Approvers can indicate their approval by writing /approve in a comment
Approvers can cancel approval by writing /approve cancel in a comment

[rhatdan]

@nalind @giuseppe This seems to work, but Buildah is getting a different cgroupfs mounted then Podman.
Podman is getting

$ podman run -ti alpine ls -1 /sys/fs/cgroup/
cgroup.controllers
cgroup.events
cgroup.freeze
cgroup.kill
cgroup.max.depth
cgroup.max.descendants
cgroup.procs
cgroup.stat
cgroup.subtree_control
cgroup.threads
cgroup.type
cpu.max
cpu.max.burst
cpu.pressure
cpu.stat
cpu.weight
cpu.weight.nice
io.bfq.weight
io.latency
io.max
io.pressure
io.prio.class
io.stat
io.weight
memory.current
memory.events
memory.events.local
memory.high
memory.low
memory.max
memory.min
memory.numa_stat
memory.oom.group
memory.pressure
memory.stat
memory.swap.current
memory.swap.events
memory.swap.high
memory.swap.max
pids.current
pids.events
pids.max

But Buildah sees

STEP 3/3: RUN ls /sys/fs/cgroup/
cgroup.controllers
cgroup.max.depth
cgroup.max.descendants
cgroup.procs
cgroup.stat
cgroup.subtree_control
cgroup.threads
cpu.pressure
cpu.stat
cpuset.cpus.effective
cpuset.mems.effective
dev-hugepages.mount
dev-mqueue.mount
init.scope
io.cost.model
io.cost.qos
io.pressure
io.prio.class
io.stat
machine.slice
memory.numa_stat
memory.pressure
memory.stat
misc.capacity
sys-fs-fuse-connections.mount
sys-kernel-config.mount
sys-kernel-debug.mount
sys-kernel-tracing.mount
system.slice
user.slice

Any idea what I am doing wrong?
Tests are looking for /sys/fs/cgroup/cpu.max

[giuseppe]

Any idea what I am doing wrong?

are you adding a cgroupns to the container?
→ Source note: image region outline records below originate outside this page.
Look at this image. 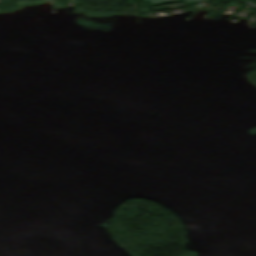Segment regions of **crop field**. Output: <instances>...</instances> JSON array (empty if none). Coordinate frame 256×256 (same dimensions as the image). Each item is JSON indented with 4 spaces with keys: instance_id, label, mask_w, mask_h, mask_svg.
<instances>
[{
    "instance_id": "obj_1",
    "label": "crop field",
    "mask_w": 256,
    "mask_h": 256,
    "mask_svg": "<svg viewBox=\"0 0 256 256\" xmlns=\"http://www.w3.org/2000/svg\"><path fill=\"white\" fill-rule=\"evenodd\" d=\"M143 1L152 6H156V5L178 2V1H183V0H143ZM205 1H208V0H187V1H185V3H186V5H191V4H197V3H201V2H205Z\"/></svg>"
}]
</instances>
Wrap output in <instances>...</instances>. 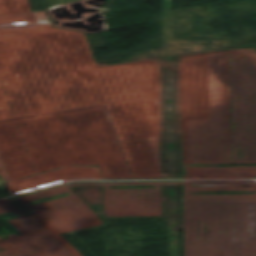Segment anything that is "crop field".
<instances>
[{"label": "crop field", "mask_w": 256, "mask_h": 256, "mask_svg": "<svg viewBox=\"0 0 256 256\" xmlns=\"http://www.w3.org/2000/svg\"><path fill=\"white\" fill-rule=\"evenodd\" d=\"M144 2H146V1H150V0H143Z\"/></svg>", "instance_id": "8a807250"}]
</instances>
With cgroupv2 we do that by default, while on cgroupv1 by default it is --cgroupns=host

[rhatdan]

Ok it looks like buildah does not do anything with cgroupns. We need to add that support.
@giuseppe could you take this PR over and add cgroupns, or I will get to it when I have some time.

[giuseppe]

I've looked and we already use a cgroupns. I think we are hitting: containers/crun#765

[rhatdan]

Do we have a new crun release?

[giuseppe]

I'll work on a new one now, I need to fix the CI first :/

I've also found another issue in Buildah while debugging this PR: #3614

[giuseppe]

Do we have a new crun release?

tagging one: containers/crun#770

[giuseppe]

the new builds are on Bodhi

[rhatdan]

Verifying containers/common#854

[rhatdan]

@vrothberg Latest containers/common filters patch is passing here now.

[rhatdan]

@nalind @giuseppe @flouthoc @vrothberg @TomSweeneyRedHat @umohnani8 This is ready to review.

[umohnani8]

LGTM

[nalind]

Do we need to update our seccomp handling in chroot to account for this?

[rhatdan]

@giuseppe PTAL

[nalind]

Is this a bug?

[rhatdan]

@vrothberg PTAL

[vrothberg]

It's preserving previous behavior, see containers/common@2f3c4bcdfdcf. But I am for changing the behavior. Libraries should not print on stdout.

[rhatdan]

Well that should happen in a separate PR.

[vrothberg]

Agreed, that's what I also wrote in the PR of containers/common@2f3c4bcdfdcf. It may require changes to Podman to preserve behavior but I did not investigate.

[TomSweeneyRedHat]

The changes in here LGTM. Are we holding this for an update to common to fix the printf and/or updates to Podman?